= Block (programming) =

Demarcated group of source code statements that run in sequence

In computer programming, a block of source code is a grouping of statements that execute in sequential order, top to bottom. The block structure is fundamental to structured programming, where control structures are formed with blocks. Syntactically, a block acts much like a single statement in that a control structure generally operates either on a single statement or a block.

The nature of a block varies by programming language, but there are typical features. A block usually provides for visibility scope such that an identifier defined in a block is not visible in outer, containing blocks, but is visible in inner, nested blocks unless it is masked by an identifier with the same name. A block usually provides for lifetime scope such that resources associated with an identifier are partially or fully released when control flow reaches the end of the block in which the identifier was defined.

==History==
The block concept was developed in the 1950s during the development of the first autocodes, and was formalized in the Algol 58 and Algol 60 reports. Algol 58 introduced the notion of the "compound statement", which was related solely to control flow. The subsequent Revised Report which described the syntax and semantics of Algol 60 introduced the notion of a block and block scope, with a block consisting of " A sequence of declarations followed by a sequence of statements and enclosed between begin and end..." in which "[e]very declaration appears in a block in this way and is valid only for that block."

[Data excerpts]
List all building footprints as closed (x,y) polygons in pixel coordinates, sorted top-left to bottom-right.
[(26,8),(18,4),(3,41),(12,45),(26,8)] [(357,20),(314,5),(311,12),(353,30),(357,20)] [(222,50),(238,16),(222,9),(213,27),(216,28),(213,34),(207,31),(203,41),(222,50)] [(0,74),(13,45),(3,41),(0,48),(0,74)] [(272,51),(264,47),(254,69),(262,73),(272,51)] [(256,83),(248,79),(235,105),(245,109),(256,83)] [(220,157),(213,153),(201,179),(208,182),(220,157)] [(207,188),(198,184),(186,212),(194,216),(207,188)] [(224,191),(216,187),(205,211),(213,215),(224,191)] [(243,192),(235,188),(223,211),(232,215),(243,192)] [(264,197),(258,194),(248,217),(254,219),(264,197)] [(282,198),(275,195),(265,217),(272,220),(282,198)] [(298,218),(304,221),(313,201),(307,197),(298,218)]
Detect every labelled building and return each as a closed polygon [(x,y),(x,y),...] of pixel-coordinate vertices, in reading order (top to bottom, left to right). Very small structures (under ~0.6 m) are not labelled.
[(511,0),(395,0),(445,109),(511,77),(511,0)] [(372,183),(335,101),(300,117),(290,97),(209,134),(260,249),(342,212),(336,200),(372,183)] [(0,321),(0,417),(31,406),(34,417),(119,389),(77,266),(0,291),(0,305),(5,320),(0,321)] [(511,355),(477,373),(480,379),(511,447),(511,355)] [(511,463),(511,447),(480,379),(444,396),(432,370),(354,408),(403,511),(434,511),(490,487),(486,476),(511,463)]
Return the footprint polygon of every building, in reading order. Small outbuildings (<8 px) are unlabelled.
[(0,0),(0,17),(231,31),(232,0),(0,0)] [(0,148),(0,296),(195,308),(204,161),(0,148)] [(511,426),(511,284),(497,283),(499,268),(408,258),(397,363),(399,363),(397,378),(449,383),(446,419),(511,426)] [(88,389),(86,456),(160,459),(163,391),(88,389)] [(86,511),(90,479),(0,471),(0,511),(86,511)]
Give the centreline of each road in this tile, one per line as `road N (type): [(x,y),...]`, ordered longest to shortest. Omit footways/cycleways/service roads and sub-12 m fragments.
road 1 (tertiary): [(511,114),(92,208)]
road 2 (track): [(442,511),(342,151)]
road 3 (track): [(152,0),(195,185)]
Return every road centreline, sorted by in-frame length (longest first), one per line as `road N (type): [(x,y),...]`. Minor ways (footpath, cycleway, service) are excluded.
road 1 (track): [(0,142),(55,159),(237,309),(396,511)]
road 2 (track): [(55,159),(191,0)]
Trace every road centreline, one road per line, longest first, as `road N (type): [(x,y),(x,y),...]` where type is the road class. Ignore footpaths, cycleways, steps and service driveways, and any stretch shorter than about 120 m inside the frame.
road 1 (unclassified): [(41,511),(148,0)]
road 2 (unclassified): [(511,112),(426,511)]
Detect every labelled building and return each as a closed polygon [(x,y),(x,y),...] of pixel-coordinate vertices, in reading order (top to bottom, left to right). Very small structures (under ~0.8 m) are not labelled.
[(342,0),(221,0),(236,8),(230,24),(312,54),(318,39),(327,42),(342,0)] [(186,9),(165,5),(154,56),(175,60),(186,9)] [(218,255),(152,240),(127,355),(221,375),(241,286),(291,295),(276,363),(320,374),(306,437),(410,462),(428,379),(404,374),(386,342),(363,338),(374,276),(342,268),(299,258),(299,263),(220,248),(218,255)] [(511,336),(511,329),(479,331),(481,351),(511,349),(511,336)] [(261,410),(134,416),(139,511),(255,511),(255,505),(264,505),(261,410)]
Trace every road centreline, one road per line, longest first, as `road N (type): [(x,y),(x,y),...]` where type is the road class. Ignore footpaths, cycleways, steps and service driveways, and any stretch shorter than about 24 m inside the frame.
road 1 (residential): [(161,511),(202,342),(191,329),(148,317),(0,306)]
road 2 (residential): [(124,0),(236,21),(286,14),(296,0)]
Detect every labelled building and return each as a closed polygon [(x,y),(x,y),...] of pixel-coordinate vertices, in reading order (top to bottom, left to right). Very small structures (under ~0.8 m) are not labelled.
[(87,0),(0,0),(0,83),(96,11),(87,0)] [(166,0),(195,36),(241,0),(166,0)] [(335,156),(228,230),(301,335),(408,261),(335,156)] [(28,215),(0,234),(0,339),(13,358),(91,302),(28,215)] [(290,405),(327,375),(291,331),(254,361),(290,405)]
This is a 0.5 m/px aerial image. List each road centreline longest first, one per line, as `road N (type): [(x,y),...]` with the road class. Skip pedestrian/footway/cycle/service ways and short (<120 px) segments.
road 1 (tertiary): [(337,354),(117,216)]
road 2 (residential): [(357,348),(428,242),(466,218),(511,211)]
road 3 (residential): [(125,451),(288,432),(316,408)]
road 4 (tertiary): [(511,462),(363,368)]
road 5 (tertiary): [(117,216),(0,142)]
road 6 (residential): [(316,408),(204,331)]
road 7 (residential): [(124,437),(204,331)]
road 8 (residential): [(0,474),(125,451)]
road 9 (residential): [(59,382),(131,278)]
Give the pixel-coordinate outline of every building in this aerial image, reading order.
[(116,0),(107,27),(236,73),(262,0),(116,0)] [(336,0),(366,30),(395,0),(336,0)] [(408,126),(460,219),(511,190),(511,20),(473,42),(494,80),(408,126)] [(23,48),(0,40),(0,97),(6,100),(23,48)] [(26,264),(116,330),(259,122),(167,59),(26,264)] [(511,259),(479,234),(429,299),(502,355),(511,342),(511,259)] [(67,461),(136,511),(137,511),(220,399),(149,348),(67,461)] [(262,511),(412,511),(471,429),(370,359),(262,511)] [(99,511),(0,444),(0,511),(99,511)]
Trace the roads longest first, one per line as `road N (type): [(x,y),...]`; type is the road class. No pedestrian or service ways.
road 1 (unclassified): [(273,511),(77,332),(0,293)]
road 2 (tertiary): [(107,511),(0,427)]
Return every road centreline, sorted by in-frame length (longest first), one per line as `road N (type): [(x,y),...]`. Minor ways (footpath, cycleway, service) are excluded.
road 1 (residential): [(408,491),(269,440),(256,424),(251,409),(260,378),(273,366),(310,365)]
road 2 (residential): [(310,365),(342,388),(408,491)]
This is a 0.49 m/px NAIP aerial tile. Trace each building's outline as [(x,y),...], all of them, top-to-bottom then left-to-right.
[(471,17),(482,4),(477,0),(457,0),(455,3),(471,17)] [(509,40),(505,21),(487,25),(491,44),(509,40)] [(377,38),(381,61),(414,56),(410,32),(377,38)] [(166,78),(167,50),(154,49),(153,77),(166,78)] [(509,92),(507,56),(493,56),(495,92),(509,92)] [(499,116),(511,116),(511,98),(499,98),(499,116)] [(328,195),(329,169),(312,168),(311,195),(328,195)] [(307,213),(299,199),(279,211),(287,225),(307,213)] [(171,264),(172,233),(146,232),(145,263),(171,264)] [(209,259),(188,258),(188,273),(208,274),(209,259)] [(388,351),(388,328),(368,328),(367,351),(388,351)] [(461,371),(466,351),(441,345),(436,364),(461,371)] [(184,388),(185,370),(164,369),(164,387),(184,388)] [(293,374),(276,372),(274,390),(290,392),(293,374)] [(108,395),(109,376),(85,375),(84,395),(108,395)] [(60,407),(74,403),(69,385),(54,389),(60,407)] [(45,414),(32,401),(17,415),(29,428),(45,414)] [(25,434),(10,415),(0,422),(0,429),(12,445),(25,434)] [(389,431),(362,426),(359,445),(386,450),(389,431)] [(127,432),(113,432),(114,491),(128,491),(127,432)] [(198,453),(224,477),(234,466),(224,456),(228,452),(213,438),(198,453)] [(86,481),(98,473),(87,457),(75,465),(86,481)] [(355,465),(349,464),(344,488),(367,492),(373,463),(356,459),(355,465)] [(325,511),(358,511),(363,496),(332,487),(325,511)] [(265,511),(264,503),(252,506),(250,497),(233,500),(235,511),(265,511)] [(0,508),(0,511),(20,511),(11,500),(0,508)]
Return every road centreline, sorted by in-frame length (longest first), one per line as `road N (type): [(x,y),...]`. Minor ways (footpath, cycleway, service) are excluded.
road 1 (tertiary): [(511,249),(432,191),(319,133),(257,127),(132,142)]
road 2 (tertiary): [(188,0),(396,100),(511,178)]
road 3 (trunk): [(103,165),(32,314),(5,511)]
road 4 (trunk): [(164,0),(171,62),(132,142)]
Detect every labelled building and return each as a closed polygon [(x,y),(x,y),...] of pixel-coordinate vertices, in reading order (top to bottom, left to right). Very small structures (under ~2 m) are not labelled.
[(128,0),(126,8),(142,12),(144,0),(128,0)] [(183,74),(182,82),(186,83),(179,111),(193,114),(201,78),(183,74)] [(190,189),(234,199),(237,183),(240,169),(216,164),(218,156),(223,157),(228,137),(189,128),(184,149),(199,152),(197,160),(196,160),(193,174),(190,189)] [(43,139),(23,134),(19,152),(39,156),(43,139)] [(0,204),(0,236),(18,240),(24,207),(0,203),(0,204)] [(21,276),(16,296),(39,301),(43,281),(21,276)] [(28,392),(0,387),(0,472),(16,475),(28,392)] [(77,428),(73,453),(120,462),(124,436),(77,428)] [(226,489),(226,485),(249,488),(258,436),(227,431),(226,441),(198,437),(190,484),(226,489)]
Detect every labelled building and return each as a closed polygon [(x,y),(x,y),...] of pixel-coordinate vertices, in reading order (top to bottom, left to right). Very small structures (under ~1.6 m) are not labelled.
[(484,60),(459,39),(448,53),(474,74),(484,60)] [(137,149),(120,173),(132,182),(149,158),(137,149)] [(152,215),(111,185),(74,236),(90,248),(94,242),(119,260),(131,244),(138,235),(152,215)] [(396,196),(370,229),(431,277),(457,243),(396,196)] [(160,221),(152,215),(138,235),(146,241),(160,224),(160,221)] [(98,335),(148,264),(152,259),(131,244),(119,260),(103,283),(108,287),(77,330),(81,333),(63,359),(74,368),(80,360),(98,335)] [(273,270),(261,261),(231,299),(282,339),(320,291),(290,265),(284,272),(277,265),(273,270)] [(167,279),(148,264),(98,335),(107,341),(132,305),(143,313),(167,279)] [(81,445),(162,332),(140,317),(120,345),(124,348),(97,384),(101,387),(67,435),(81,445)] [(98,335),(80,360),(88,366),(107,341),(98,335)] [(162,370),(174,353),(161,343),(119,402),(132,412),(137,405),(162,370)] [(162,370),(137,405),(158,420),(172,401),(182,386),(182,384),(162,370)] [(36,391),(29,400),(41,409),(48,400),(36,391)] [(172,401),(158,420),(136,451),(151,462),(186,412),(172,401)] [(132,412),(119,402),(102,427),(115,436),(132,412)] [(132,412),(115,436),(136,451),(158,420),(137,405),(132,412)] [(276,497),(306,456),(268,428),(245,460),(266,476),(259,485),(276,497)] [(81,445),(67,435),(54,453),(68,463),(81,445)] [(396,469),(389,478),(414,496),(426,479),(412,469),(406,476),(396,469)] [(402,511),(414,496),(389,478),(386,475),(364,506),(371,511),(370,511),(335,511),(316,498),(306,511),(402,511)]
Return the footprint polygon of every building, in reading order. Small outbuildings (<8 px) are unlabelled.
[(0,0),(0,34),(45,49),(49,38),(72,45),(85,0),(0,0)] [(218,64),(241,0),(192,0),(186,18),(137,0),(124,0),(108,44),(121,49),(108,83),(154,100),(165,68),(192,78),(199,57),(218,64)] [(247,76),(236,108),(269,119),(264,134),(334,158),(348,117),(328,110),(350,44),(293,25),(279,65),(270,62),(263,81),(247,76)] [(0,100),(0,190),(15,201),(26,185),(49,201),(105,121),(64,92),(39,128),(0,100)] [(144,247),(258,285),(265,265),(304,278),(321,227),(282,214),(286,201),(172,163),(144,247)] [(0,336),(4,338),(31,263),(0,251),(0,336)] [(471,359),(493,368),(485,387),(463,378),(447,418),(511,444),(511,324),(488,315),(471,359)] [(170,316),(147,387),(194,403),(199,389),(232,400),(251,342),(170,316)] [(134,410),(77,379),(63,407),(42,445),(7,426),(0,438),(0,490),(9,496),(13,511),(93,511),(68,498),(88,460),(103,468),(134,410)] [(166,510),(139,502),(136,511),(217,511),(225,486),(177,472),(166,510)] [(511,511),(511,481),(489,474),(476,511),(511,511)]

-- TASK BRIEF --
From the History section of the programming block article, list every notion that it says Algol 58 or the Revised Report introduced.

-- THE REPLY --
- Compound statement (introduced by Algol 58)
- Block (introduced by the Revised Report on Algol 60)
- Block scope (introduced by the Revised Report on Algol 60)